We have that the neutral pion has quark composition given by:
$$\pi^0=\frac{u\bar{u}-d\bar{d}}{\sqrt{2}}$$
I want to justify this. This can be deduced by reasoning with isospin. We know that:
$$|\pi^0\rangle=|1,0\rangle, \quad |u\rangle=|1/2,1/2\rangle, \quad |d\rangle=|1/2,-1/2\rangle$$
so it follows that:
$$|\pi^0\rangle=\frac{|u\rangle|d\rangle+|d\rangle|u\rangle}{\sqrt{2}}$$
From this, we want to show that:
$$|\pi^0\rangle=\frac{|u\rangle|\bar{u}\rangle-|d\rangle|\bar{d}\rangle}{\sqrt{2}}$$
from which follows the quark composition of $\pi^0$. So let's define:
$$|\bar{u}\rangle \equiv |d\rangle=|1/2,-1/2\rangle$$
We now define the isospin $|\bar{d}\rangle$ of $\bar{d}$ reasoning as follows.
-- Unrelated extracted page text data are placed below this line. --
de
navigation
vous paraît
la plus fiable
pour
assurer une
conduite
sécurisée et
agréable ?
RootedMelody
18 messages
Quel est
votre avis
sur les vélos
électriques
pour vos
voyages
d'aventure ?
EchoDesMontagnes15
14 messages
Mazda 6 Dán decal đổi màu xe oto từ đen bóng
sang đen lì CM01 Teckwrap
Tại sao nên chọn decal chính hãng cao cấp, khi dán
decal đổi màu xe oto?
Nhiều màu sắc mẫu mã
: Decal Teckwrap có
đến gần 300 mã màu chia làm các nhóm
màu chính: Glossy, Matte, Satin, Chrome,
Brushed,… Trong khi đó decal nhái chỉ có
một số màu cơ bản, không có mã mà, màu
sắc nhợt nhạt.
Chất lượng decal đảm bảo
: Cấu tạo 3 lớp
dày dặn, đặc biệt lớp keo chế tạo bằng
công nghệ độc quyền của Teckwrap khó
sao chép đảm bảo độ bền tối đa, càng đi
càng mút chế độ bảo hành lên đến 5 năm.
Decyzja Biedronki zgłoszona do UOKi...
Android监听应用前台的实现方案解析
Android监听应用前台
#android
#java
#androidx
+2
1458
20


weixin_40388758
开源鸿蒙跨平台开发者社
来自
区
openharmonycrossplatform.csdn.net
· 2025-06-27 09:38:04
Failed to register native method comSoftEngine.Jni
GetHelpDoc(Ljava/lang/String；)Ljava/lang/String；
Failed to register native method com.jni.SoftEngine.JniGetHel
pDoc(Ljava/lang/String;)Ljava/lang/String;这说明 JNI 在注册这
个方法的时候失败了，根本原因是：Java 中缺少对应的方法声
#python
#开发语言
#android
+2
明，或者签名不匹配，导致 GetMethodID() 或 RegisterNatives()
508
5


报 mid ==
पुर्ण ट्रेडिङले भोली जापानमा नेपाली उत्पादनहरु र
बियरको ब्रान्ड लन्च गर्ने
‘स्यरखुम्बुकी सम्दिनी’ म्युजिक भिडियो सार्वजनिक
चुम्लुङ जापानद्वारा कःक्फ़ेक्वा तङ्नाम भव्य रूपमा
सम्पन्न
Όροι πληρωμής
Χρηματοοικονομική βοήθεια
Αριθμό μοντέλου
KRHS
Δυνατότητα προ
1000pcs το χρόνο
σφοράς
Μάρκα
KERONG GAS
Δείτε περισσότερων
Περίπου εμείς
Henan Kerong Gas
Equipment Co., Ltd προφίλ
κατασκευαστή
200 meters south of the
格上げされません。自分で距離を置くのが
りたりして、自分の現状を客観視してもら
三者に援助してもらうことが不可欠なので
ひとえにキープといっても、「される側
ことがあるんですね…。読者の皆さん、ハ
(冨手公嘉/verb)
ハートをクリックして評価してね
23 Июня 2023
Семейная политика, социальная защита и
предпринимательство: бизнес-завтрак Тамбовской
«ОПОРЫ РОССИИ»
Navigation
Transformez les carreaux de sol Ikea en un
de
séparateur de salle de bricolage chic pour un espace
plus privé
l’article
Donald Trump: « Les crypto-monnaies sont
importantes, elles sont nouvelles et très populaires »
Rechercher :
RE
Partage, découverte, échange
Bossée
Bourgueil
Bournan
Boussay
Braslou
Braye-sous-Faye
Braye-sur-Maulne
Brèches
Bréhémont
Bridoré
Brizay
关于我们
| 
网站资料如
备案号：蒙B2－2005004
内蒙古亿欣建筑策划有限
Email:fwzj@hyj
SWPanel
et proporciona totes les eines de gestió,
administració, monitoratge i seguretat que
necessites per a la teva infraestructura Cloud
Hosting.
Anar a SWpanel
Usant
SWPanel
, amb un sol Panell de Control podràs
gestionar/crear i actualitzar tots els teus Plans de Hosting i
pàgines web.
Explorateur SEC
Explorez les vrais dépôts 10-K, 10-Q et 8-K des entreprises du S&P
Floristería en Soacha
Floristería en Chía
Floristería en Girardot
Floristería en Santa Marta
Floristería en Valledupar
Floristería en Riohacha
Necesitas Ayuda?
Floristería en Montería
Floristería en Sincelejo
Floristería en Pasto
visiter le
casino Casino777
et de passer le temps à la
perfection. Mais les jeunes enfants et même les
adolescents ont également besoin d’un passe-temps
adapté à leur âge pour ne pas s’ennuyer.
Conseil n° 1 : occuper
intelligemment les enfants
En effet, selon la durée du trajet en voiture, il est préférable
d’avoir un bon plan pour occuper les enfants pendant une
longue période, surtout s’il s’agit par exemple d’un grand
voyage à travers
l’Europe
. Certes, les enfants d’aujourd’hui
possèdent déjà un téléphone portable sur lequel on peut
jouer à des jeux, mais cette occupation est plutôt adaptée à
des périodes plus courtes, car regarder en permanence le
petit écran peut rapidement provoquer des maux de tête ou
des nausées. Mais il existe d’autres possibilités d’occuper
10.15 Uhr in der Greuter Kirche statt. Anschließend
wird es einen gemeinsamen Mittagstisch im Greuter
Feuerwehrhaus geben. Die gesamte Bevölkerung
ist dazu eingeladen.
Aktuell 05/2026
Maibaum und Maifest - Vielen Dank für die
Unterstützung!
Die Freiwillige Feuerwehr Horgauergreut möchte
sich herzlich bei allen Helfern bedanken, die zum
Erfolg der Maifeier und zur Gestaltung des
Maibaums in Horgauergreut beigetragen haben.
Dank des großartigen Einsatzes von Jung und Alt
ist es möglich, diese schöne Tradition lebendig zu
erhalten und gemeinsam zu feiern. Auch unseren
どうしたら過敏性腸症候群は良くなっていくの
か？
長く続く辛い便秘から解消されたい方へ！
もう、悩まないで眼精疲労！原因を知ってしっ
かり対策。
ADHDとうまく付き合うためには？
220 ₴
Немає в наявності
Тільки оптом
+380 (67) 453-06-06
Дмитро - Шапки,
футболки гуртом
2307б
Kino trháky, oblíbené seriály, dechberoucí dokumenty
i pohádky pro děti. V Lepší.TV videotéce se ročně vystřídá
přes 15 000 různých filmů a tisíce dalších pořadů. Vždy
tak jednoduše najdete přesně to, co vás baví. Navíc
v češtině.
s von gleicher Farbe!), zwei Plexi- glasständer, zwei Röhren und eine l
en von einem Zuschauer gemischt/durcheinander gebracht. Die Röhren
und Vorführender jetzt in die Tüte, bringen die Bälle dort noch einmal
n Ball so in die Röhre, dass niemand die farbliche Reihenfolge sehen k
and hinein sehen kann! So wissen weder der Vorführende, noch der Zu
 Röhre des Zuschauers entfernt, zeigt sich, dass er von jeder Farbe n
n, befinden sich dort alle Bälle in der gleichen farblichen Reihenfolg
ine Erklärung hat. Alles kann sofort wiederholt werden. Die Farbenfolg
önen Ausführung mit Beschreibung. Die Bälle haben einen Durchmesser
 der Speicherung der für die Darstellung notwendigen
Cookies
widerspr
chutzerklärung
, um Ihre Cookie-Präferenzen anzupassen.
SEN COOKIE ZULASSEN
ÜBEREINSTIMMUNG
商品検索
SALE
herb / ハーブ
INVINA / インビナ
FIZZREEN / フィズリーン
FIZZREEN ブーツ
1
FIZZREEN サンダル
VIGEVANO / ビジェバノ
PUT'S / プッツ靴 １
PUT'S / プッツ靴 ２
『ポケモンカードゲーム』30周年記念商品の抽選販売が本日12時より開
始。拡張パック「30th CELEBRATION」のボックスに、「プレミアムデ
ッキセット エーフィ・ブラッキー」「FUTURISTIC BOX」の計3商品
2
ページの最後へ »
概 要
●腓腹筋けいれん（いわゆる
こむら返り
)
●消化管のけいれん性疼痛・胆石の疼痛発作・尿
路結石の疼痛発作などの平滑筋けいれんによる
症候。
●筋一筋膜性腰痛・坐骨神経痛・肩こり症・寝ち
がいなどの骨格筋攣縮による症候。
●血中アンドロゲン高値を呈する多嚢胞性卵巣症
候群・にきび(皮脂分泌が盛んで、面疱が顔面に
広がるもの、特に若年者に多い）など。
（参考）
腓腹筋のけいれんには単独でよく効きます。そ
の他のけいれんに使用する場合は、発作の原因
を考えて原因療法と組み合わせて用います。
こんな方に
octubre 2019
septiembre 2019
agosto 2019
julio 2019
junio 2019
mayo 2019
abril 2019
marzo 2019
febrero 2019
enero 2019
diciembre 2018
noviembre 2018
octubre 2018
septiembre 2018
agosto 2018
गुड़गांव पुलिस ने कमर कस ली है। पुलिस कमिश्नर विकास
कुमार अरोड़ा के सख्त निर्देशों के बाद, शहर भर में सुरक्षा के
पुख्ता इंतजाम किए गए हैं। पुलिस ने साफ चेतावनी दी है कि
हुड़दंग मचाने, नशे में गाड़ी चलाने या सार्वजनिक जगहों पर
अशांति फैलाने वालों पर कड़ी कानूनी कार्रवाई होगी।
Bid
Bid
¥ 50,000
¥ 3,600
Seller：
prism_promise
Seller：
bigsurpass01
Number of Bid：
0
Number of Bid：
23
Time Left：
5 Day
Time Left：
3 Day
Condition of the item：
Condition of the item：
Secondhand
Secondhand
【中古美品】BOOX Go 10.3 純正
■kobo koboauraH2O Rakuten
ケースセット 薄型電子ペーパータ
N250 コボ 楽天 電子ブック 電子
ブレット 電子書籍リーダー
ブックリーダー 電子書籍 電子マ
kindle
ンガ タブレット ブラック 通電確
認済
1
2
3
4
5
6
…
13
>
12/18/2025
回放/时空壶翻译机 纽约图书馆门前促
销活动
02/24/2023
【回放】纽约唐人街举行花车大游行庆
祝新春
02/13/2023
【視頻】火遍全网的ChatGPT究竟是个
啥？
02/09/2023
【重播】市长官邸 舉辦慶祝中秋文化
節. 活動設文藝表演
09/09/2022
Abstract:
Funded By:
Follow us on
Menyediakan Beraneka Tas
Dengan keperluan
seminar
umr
Let's consider the unitary matrix:
$$U=\begin{pmatrix} 0 & -1 \\ 1 & 0 \end{pmatrix}$$
This matrix represents a unitary operator $U$ in the representation where:
$$|u\rangle=(1,0), \quad |d\rangle=(0,1)$$
These are to be understood as column vectors. We obviously have:
$$U|u\rangle=|d\rangle$$
So it must be also that:
$$U|\bar{u}\rangle=|\bar{d}\rangle$$
since a transformation that changes $u$ with $d$ also has to change $\bar{u}$ with $\bar{d}$. But we have that:
$$U|\bar{u}\rangle=U|d\rangle=-|u\rangle$$
So we impose that:
$$|\bar{d}\rangle \equiv -|u\rangle=-|1/2,1/2\rangle$$
It follows that:
$$|\pi^0\rangle=\frac{|u\rangle|d\rangle+|d\rangle|u\rangle}{\sqrt{2}}=\frac{|u\rangle|\bar{u}\rangle-|d\rangle|\bar{d}\rangle}{\sqrt{2}}$$
since $|\bar{u}\rangle=|d\rangle$ and $|\bar{d}\rangle=-|u\rangle$. Then finally:
$$\pi^0=\frac{u\bar{u}-d\bar{d}}{\sqrt{2}}$$
My question: I'm pretty sure that my reasonement is correct. I only have a doubt in the section where I state that from $U|u\rangle=|d\rangle$ must follow that $U|\bar{u}\rangle=|\bar{d}\rangle$ (I stress this part in bold in my question). Is this assumption correct?